┌──
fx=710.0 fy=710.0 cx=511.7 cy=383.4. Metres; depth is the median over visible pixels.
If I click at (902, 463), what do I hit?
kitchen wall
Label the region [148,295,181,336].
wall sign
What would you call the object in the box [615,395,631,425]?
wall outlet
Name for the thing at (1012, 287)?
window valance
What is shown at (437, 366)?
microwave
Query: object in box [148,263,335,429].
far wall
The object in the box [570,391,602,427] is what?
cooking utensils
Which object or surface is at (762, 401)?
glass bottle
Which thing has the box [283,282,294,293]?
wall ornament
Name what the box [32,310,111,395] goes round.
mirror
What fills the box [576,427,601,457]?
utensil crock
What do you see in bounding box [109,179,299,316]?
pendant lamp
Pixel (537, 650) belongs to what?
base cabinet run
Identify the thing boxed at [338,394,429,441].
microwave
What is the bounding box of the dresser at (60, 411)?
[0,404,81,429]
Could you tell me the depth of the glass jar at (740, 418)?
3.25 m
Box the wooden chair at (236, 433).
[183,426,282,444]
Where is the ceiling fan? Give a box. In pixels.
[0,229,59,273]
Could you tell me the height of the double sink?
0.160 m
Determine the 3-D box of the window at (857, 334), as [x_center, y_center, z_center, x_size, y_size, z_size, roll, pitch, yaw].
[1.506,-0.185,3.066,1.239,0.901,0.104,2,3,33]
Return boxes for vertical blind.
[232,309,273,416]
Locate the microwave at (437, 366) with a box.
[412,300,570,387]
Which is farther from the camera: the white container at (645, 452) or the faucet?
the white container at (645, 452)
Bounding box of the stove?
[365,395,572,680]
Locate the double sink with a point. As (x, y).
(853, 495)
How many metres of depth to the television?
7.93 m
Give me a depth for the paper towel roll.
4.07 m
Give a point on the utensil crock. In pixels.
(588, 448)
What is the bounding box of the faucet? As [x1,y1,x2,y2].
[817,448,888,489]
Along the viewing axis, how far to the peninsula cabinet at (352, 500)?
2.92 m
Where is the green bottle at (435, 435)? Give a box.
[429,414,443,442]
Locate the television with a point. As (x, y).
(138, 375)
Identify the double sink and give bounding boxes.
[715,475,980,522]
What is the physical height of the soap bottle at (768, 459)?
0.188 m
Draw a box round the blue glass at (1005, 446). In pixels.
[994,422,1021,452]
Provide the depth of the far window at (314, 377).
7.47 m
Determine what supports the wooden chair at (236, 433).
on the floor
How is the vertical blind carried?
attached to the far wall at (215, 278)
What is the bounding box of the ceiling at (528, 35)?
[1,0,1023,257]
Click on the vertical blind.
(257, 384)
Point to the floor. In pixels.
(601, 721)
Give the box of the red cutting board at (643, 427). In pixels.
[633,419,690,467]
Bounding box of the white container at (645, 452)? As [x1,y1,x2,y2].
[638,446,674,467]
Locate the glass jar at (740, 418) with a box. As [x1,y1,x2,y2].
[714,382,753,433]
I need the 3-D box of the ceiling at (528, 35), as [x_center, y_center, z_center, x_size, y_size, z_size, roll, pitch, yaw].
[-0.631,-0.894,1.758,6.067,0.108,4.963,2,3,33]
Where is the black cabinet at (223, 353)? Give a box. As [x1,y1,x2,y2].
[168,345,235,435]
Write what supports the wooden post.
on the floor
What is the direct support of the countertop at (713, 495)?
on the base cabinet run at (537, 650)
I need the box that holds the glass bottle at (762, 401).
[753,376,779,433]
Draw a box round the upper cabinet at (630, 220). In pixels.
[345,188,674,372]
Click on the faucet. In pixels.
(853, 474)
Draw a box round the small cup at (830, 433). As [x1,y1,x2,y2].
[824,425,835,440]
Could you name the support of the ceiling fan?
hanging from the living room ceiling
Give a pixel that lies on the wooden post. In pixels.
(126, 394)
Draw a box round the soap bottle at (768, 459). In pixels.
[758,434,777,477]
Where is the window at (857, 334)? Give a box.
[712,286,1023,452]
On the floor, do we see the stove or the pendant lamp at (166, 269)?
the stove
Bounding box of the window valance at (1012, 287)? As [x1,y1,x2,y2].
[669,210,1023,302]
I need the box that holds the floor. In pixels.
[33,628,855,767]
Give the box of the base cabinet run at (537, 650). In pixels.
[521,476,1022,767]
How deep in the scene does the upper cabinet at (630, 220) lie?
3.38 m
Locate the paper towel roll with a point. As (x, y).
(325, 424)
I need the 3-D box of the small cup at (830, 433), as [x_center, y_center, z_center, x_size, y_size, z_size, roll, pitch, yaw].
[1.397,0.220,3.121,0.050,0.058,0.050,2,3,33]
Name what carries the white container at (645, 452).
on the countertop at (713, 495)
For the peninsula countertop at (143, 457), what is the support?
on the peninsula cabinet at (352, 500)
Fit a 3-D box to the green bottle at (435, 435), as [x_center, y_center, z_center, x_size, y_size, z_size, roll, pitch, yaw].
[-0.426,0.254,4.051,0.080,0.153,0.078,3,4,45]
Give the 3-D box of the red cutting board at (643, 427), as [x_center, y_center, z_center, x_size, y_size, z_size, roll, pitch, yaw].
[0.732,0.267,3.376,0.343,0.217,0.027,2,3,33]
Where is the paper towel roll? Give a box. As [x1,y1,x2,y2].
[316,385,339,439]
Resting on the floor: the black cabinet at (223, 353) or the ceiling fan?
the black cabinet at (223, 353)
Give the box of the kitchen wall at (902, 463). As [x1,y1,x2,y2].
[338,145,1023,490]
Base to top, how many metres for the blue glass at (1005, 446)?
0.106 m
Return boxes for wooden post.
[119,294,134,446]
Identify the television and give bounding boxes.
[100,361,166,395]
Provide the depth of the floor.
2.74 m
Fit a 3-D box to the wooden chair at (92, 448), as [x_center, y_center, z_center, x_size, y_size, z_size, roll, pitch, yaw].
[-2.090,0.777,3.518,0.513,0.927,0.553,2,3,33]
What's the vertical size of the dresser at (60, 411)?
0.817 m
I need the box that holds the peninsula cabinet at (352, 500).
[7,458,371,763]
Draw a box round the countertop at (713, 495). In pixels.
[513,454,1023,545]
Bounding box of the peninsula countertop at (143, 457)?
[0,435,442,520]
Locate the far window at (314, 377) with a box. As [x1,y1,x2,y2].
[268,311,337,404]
└──
Task to complete: Would you be able to transcribe every line of the data exactly?

Worked solution:
fx=710.0 fy=710.0 cx=511.7 cy=383.4. Metres; depth is the median over visible pixels.
If I click at (902, 463), what do I hit?
kitchen wall
Label the region [148,295,181,336].
wall sign
What would you call the object in the box [615,395,631,425]?
wall outlet
Name for the thing at (1012, 287)?
window valance
What is shown at (437, 366)?
microwave
Query: object in box [148,263,335,429].
far wall
The object in the box [570,391,602,427] is what?
cooking utensils
Which object or surface is at (762, 401)?
glass bottle
Which thing has the box [283,282,294,293]?
wall ornament
Name what the box [32,310,111,395] goes round.
mirror
What fills the box [576,427,601,457]?
utensil crock
What do you see in bounding box [109,179,299,316]?
pendant lamp
Pixel (537, 650) belongs to what?
base cabinet run
Identify the thing boxed at [338,394,429,441].
microwave
What is the bounding box of the dresser at (60, 411)?
[0,404,81,429]
Could you tell me the depth of the glass jar at (740, 418)?
3.25 m
Box the wooden chair at (236, 433).
[183,426,282,444]
Where is the ceiling fan? Give a box. In pixels.
[0,229,59,273]
Could you tell me the height of the double sink?
0.160 m
Determine the 3-D box of the window at (857, 334), as [x_center, y_center, z_center, x_size, y_size, z_size, roll, pitch, yaw].
[1.506,-0.185,3.066,1.239,0.901,0.104,2,3,33]
Return boxes for vertical blind.
[232,309,273,416]
Locate the microwave at (437, 366) with a box.
[412,300,570,387]
Which is farther from the camera: the white container at (645, 452) or the faucet?
the white container at (645, 452)
Bounding box of the stove?
[365,395,572,680]
Locate the double sink with a point. As (x, y).
(853, 495)
How many metres of depth to the television?
7.93 m
Give me a depth for the paper towel roll.
4.07 m
Give a point on the utensil crock. In pixels.
(588, 448)
What is the bounding box of the faucet? As [x1,y1,x2,y2].
[817,448,888,489]
Along the viewing axis, how far to the peninsula cabinet at (352, 500)?
2.92 m
Where is the green bottle at (435, 435)? Give a box.
[429,414,443,442]
Locate the television with a point. As (x, y).
(138, 375)
Identify the double sink and give bounding boxes.
[715,475,980,522]
What is the physical height of the soap bottle at (768, 459)?
0.188 m
Draw a box round the blue glass at (1005, 446). In pixels.
[994,422,1021,452]
Provide the depth of the far window at (314, 377).
7.47 m
Determine what supports the wooden chair at (236, 433).
on the floor
How is the vertical blind carried?
attached to the far wall at (215, 278)
What is the bounding box of the ceiling at (528, 35)?
[1,0,1023,257]
Click on the vertical blind.
(257, 384)
Point to the floor. In pixels.
(601, 721)
Give the box of the red cutting board at (643, 427). In pixels.
[633,419,690,467]
Bounding box of the white container at (645, 452)? As [x1,y1,x2,y2].
[638,446,674,467]
Locate the glass jar at (740, 418) with a box. As [x1,y1,x2,y2].
[714,382,753,433]
I need the 3-D box of the ceiling at (528, 35), as [x_center, y_center, z_center, x_size, y_size, z_size, roll, pitch, yaw].
[-0.631,-0.894,1.758,6.067,0.108,4.963,2,3,33]
Where is the black cabinet at (223, 353)? Give a box. As [x1,y1,x2,y2].
[168,345,235,435]
Write what supports the wooden post.
on the floor
What is the direct support of the countertop at (713, 495)?
on the base cabinet run at (537, 650)
I need the box that holds the glass bottle at (762, 401).
[753,376,779,433]
Draw a box round the upper cabinet at (630, 220). In pixels.
[345,188,674,372]
Click on the faucet. In pixels.
(853, 474)
Draw a box round the small cup at (830, 433). As [x1,y1,x2,y2].
[824,425,835,440]
Could you name the support of the ceiling fan?
hanging from the living room ceiling
Give a pixel that lies on the wooden post. In pixels.
(126, 394)
Draw a box round the soap bottle at (768, 459). In pixels.
[758,434,777,477]
Where is the window at (857, 334)? Give a box.
[712,286,1023,452]
On the floor, do we see the stove or the pendant lamp at (166, 269)?
the stove
Bounding box of the window valance at (1012, 287)? As [x1,y1,x2,y2].
[669,210,1023,302]
I need the box that holds the floor. In pixels.
[33,628,855,767]
Give the box of the base cabinet run at (537, 650). In pixels.
[521,476,1022,767]
How deep in the scene does the upper cabinet at (630, 220) lie?
3.38 m
Locate the paper towel roll with a point. As (x, y).
(325, 424)
I need the 3-D box of the small cup at (830, 433), as [x_center, y_center, z_center, x_size, y_size, z_size, roll, pitch, yaw].
[1.397,0.220,3.121,0.050,0.058,0.050,2,3,33]
Name what carries the white container at (645, 452).
on the countertop at (713, 495)
For the peninsula countertop at (143, 457), what is the support?
on the peninsula cabinet at (352, 500)
Fit a 3-D box to the green bottle at (435, 435), as [x_center, y_center, z_center, x_size, y_size, z_size, roll, pitch, yaw].
[-0.426,0.254,4.051,0.080,0.153,0.078,3,4,45]
Give the 3-D box of the red cutting board at (643, 427), as [x_center, y_center, z_center, x_size, y_size, z_size, roll, pitch, yaw].
[0.732,0.267,3.376,0.343,0.217,0.027,2,3,33]
Where is the paper towel roll? Give a box. As [x1,y1,x2,y2].
[316,385,339,439]
Resting on the floor: the black cabinet at (223, 353) or the ceiling fan?
the black cabinet at (223, 353)
Give the box of the kitchen wall at (902, 463). As [x1,y1,x2,y2].
[338,145,1023,490]
Base to top, how many metres for the blue glass at (1005, 446)?
0.106 m
Return boxes for wooden post.
[119,294,134,446]
Identify the television and give bounding boxes.
[100,361,166,395]
Provide the depth of the floor.
2.74 m
Fit a 3-D box to the wooden chair at (92, 448), as [x_center, y_center, z_center, x_size, y_size, z_size, roll, pitch, yaw].
[-2.090,0.777,3.518,0.513,0.927,0.553,2,3,33]
What's the vertical size of the dresser at (60, 411)?
0.817 m
I need the box that holds the peninsula cabinet at (352, 500).
[7,458,371,763]
Draw a box round the countertop at (713, 495). In pixels.
[513,454,1023,545]
Bounding box of the peninsula countertop at (143, 457)?
[0,435,442,520]
Locate the far window at (314, 377) with a box. As [x1,y1,x2,y2].
[268,311,337,404]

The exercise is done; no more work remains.